Terpidana Kasus Investasi Bodong Berhasil Ditangkap di Jepang
Kepala Pusat Penerangan Hukum Kejagung RI, Harli Siregar, menjelaskan bahwa Al Naura Karima Pramesti merupakan terpidana berdasarkan Putusan Mahkamah Agung RI Nomor 1211 K/Pid/2022 tanggal 9 November 2022.
Ia divonis hukuman penjara selama dua tahun karena terbukti terlibat dalam kasus penipuan investasi ilegal. Al Naura diketahui selama ini melarikan diri dan bersembunyi di Jepang untuk menghindari eksekusi hukuman.

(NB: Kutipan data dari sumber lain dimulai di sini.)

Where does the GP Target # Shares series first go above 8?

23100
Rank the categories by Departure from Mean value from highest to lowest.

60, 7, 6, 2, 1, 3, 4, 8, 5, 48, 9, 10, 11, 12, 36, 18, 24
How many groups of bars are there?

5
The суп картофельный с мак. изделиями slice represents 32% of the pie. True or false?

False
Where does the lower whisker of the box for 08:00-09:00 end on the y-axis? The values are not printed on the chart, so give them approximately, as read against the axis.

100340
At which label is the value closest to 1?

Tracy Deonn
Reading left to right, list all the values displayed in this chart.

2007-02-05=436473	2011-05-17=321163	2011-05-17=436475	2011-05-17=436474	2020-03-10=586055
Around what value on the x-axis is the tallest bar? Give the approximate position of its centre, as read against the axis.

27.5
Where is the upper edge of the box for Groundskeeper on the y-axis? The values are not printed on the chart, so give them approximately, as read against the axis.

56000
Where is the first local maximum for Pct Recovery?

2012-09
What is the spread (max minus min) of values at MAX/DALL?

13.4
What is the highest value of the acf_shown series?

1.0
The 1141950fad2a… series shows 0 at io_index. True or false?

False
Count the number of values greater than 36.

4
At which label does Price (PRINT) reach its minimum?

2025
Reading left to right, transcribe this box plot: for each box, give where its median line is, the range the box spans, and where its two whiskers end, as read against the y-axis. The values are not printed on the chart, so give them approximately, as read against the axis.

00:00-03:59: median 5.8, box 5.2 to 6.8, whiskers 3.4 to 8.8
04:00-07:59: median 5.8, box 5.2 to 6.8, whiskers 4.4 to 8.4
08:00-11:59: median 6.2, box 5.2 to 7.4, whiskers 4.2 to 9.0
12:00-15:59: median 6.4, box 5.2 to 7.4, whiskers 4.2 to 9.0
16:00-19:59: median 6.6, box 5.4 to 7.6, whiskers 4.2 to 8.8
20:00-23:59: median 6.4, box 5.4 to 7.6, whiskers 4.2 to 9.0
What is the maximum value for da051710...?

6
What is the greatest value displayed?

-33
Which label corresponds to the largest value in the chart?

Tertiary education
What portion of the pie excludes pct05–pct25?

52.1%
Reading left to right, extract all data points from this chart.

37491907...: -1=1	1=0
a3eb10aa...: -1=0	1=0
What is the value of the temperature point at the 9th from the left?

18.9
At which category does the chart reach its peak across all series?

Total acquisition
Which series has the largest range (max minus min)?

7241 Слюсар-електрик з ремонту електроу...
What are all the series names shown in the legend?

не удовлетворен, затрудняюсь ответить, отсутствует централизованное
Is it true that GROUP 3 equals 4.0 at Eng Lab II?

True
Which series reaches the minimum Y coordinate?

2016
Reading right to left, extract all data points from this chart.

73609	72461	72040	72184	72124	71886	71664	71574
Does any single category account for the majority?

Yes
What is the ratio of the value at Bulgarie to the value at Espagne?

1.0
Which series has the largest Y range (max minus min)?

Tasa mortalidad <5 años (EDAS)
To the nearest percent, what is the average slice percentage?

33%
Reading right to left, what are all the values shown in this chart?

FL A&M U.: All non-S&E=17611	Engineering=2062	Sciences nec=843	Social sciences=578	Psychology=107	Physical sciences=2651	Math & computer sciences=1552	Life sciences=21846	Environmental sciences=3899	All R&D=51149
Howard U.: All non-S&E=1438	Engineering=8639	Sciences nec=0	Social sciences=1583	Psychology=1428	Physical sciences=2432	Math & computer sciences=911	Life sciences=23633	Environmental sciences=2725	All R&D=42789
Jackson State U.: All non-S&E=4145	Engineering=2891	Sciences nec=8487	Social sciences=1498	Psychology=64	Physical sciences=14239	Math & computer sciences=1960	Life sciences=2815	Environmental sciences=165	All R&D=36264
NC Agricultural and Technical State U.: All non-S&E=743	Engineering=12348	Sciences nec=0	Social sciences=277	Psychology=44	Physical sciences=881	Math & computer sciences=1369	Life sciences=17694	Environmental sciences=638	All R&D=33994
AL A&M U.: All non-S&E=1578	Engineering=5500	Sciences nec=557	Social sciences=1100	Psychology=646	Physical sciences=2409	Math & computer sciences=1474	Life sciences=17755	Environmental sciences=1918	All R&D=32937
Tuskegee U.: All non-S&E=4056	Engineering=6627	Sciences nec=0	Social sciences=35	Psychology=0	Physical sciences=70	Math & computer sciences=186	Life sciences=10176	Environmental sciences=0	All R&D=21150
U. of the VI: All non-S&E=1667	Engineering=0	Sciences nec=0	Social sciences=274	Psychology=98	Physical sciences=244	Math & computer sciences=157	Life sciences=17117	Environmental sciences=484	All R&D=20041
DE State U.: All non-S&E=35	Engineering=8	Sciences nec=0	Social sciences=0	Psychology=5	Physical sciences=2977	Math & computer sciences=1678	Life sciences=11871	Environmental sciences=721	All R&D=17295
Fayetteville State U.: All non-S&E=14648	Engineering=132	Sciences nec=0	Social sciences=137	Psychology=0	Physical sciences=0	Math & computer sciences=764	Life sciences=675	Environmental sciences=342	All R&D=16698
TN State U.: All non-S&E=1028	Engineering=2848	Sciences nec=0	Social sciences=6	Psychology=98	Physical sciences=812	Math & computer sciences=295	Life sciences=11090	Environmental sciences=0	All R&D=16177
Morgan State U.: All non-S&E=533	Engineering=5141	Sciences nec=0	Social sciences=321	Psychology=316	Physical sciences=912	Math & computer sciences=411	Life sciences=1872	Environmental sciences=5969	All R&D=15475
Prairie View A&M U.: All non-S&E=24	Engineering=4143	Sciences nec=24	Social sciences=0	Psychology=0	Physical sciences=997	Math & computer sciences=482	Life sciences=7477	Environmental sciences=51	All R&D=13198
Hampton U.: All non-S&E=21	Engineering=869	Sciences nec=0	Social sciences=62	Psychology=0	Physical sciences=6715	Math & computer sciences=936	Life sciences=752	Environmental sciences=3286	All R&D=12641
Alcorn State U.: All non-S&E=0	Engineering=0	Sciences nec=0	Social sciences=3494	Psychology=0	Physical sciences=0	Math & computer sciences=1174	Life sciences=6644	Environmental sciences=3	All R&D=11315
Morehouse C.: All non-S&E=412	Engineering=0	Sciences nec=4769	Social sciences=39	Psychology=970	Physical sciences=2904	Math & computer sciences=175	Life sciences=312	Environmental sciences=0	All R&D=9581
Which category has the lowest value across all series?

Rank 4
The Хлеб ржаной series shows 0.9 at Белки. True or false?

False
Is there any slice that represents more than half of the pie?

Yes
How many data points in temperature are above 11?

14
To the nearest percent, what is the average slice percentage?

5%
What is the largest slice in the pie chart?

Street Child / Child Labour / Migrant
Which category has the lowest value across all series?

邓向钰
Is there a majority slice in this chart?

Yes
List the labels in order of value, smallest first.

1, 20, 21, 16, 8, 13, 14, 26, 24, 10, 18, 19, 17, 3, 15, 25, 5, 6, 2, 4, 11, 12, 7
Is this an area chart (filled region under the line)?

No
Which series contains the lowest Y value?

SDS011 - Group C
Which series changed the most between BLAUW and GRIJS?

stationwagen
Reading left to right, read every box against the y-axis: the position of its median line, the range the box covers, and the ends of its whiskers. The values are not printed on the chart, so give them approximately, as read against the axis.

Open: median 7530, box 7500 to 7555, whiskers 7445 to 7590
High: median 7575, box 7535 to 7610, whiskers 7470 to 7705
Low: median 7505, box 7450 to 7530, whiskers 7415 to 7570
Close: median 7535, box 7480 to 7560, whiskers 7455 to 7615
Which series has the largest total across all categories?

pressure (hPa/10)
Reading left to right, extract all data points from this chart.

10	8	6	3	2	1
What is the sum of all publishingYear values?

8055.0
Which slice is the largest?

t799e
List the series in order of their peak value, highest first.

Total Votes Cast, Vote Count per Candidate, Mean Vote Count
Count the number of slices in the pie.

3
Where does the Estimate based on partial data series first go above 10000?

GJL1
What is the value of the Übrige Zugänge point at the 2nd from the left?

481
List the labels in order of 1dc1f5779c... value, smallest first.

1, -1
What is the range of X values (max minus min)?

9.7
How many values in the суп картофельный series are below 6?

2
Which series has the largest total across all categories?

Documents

“Proses pemulangan terpidana ini merupakan langkah penting untuk menegakkan hukum dan memastikan putusan pengadilan dapat dilaksanakan,” ujar Harli dalam konferensi pers yang digelar di Jakarta pada Jumat, 25 Oktober 2024. Perkara ini sendiri ditangani oleh Kejaksaan Negeri Palembang, tempat terpidana sebelumnya dijerat kasus hukum.
Kerja Sama Internasional Memfasilitasi Pemulangan
Menurut Harli, pemulangan Al Naura ke Indonesia berhasil terlaksana berkat sinergi antara beberapa pihak, seperti Biro Hukum dan Hubungan Luar Negeri Kejagung, NCB-Interpol, serta Atase Imigrasi Kedutaan Besar Republik Indonesia (KBRI) di Tokyo. Otoritas Jepang menangkap Al Naura atas permintaan resmi dari NCB-Interpol dan Kejaksaan RI, dengan dukungan penuh dari KBRI Tokyo.
Sebelumnya, pencarian terhadap buronan ini dilakukan melalui penerbitan red notice, sebuah permintaan kepada penegak hukum internasional untuk mencari dan menahan tersangka atau terpidana hingga proses ekstradisi atau pemulangan dapat dilakukan.
Eksekusi Putusan Pengadilan oleh Tim Intelijen Kejagung
Setelah tiba di Indonesia, Al Naura langsung diserahkan kepada Tim Intelijen Kejagung untuk pelaksanaan eksekusi putusan pengadilan. Harli menegaskan bahwa sebagai terpidana, Al Naura harus menjalani hukuman sesuai dengan keputusan yang telah ditetapkan oleh Mahkamah Agung.
“Karena status yang bersangkutan sudah sebagai terpidana, maka tim jaksa akan segera melaksanakan eksekusi sesuai dengan tugas dan kewenangannya,” jelas Harli.
Pemulangan buronan ini menjadi bukti nyata komitmen Kejagung dalam memastikan tidak ada pelaku kejahatan yang lolos dari hukuman, meskipun bersembunyi di luar negeri. Keberhasilan ini juga memperlihatkan pentingnya kerja sama internasional dalam menangani kasus lintas batas dan memastikan para pelaku kejahatan tetap bertanggung jawab atas perbuatannya.
Dengan terlaksananya pemulangan dan eksekusi ini, diharapkan penegakan hukum di Indonesia semakin kuat dan memberikan efek jera bagi para pelaku kejahatan lainnya.